[Source information — start]
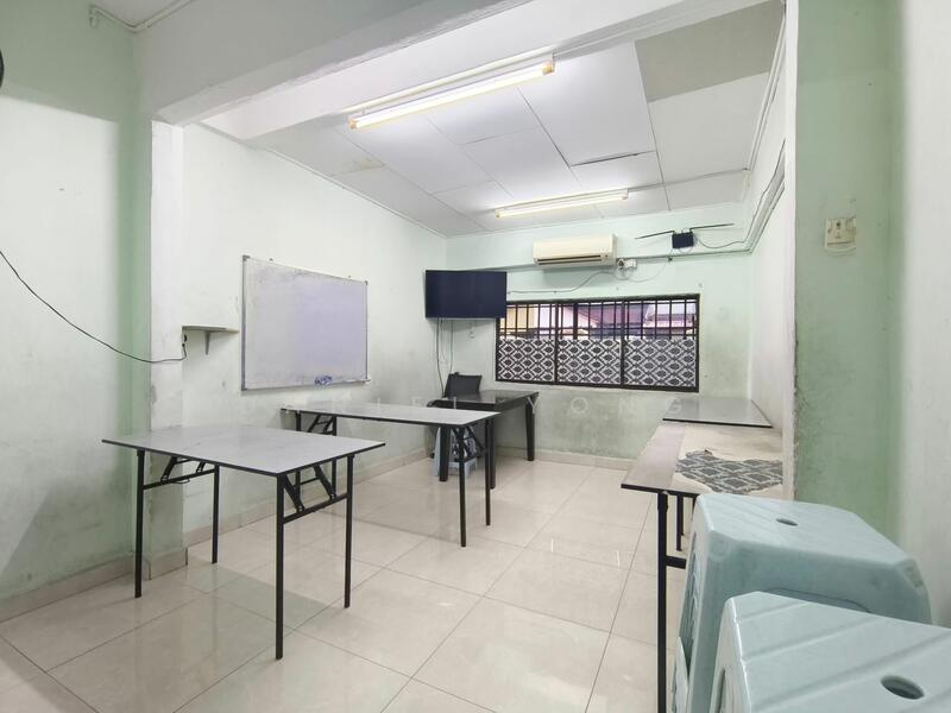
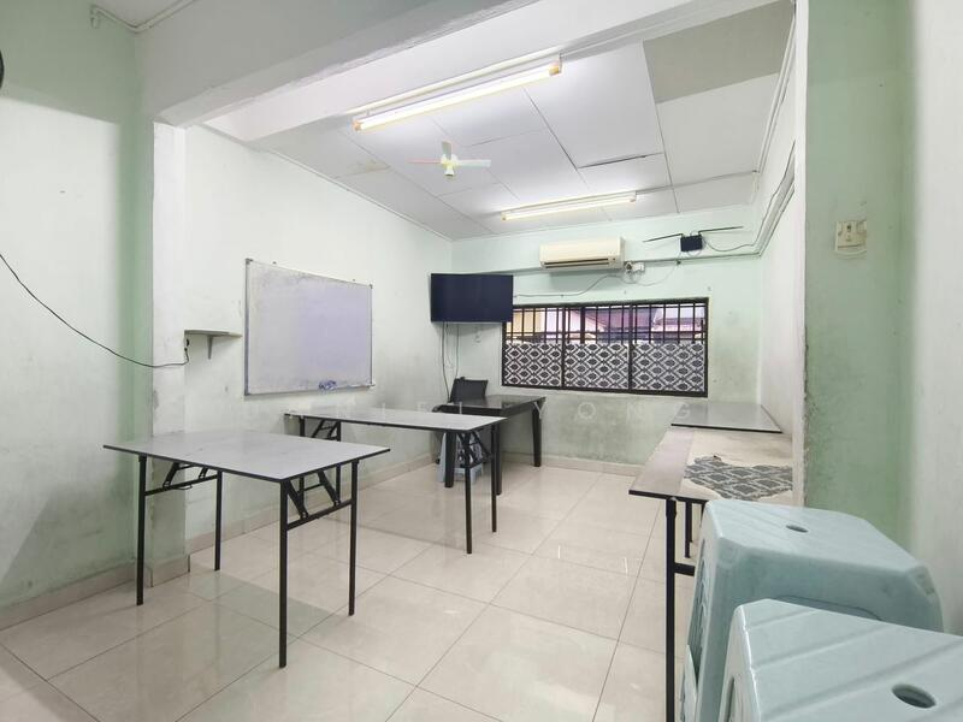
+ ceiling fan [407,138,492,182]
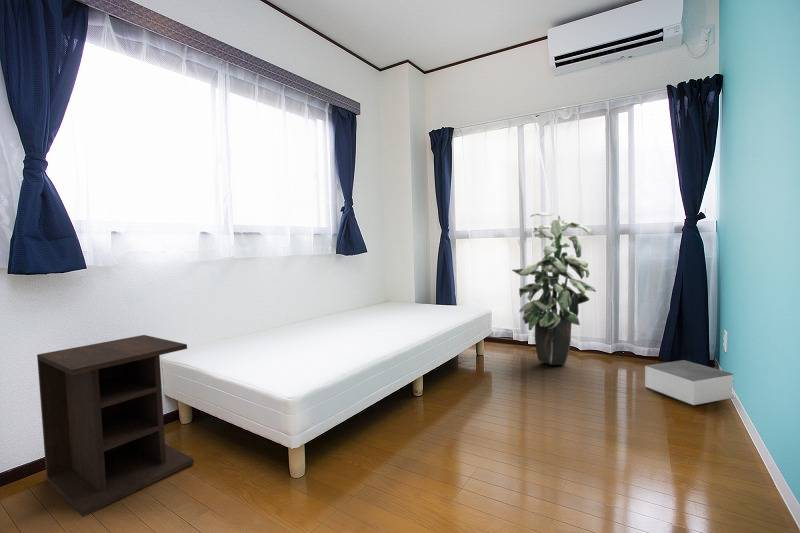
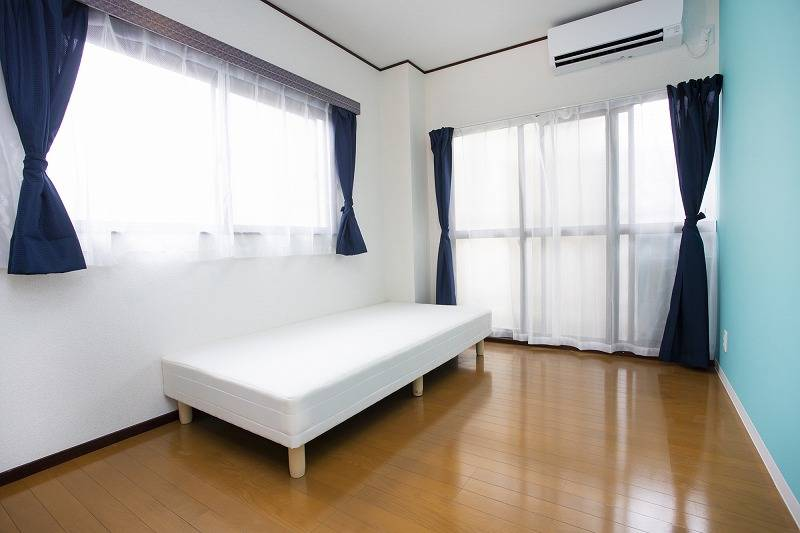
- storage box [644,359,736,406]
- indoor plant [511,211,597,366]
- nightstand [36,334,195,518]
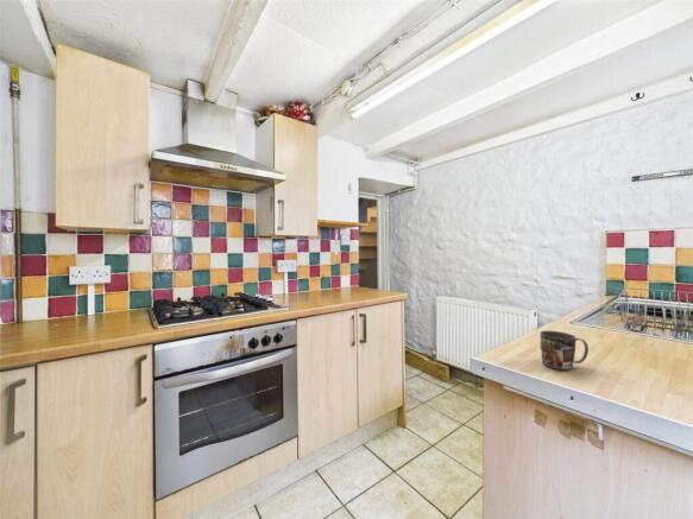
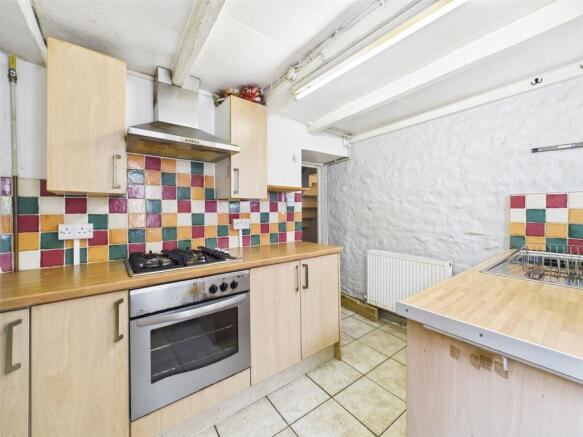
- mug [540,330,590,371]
[Source information — finish]
§ **Assignment**
All of the lines above should be retyped precisely, apart from the pictures.

§ **Result of this exercise**
+ ceiling fan [407,138,492,182]
- storage box [644,359,736,406]
- indoor plant [511,211,597,366]
- nightstand [36,334,195,518]
- mug [540,330,590,371]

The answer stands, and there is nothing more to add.